**WHAT TO WORK ON**
Rewrite every line of text in the records below as a JSON list of strings, one string per line, with blank lines left out. Leave the pictures out of your answer.
== SOURCE DATA
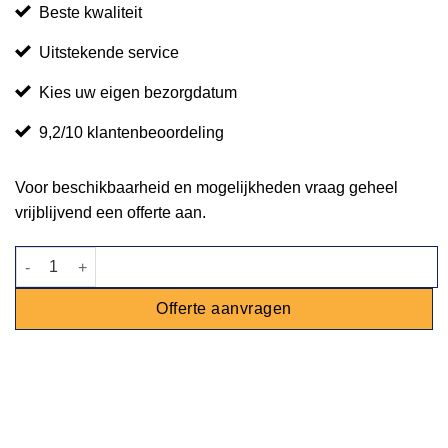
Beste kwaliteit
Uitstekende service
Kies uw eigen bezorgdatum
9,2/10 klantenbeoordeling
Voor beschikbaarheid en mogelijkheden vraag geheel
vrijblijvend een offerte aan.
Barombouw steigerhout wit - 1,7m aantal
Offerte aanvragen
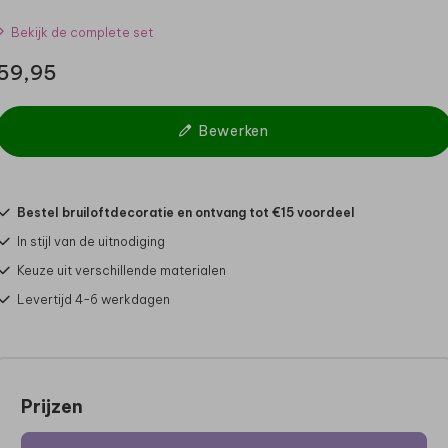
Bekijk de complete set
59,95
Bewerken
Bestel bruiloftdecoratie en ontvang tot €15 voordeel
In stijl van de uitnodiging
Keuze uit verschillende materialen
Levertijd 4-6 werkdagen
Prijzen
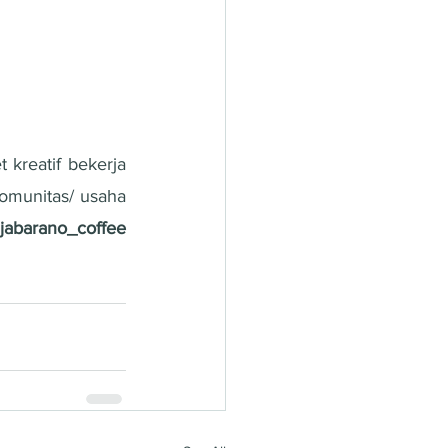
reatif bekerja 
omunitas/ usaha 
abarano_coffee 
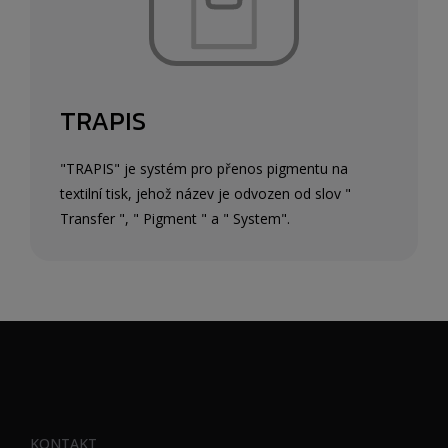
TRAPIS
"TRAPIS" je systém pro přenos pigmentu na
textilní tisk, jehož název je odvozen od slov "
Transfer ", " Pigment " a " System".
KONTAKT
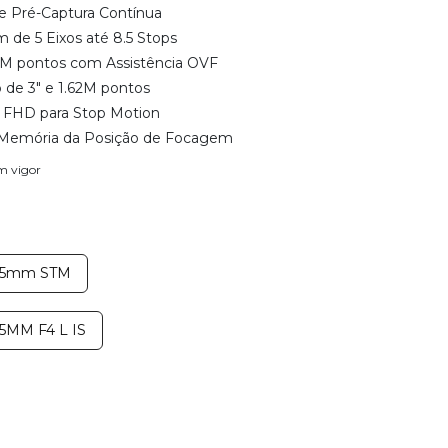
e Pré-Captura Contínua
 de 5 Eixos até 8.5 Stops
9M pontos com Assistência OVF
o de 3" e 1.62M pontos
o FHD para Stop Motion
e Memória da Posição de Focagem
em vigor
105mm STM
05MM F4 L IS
====
**FINISHED EXERCISE**
[
  "Beste kwaliteit",
  "Uitstekende service",
  "Kies uw eigen bezorgdatum",
  "9,2/10 klantenbeoordeling",
  "Voor beschikbaarheid en mogelijkheden vraag geheel",
  "vrijblijvend een offerte aan.",
  "Barombouw steigerhout wit - 1,7m aantal",
  "Offerte aanvragen",
  "Bekijk de complete set",
  "59,95",
  "Bewerken",
  "Bestel bruiloftdecoratie en ontvang tot €15 voordeel",
  "In stijl van de uitnodiging",
  "Keuze uit verschillende materialen",
  "Levertijd 4-6 werkdagen",
  "Prijzen",
  "reatif bekerja ",
  "omunitas/ usaha ",
  "abarano_coffee ",
  "TRAPIS",
  "\"TRAPIS\" je systém pro přenos pigmentu na",
  "textilní tisk, jehož název je odvozen od slov \"",
  "Transfer \", \" Pigment \" a \" System\".",
  "KONTAKT",
  "e Pré-Captura Contínua",
  " de 5 Eixos até 8.5 Stops",
  "9M pontos com Assistência OVF",
  "o de 3\" e 1.62M pontos",
  "o FHD para Stop Motion",
  "e Memória da Posição de Focagem",
  "em vigor",
  "105mm STM",
  "05MM F4 L IS"
]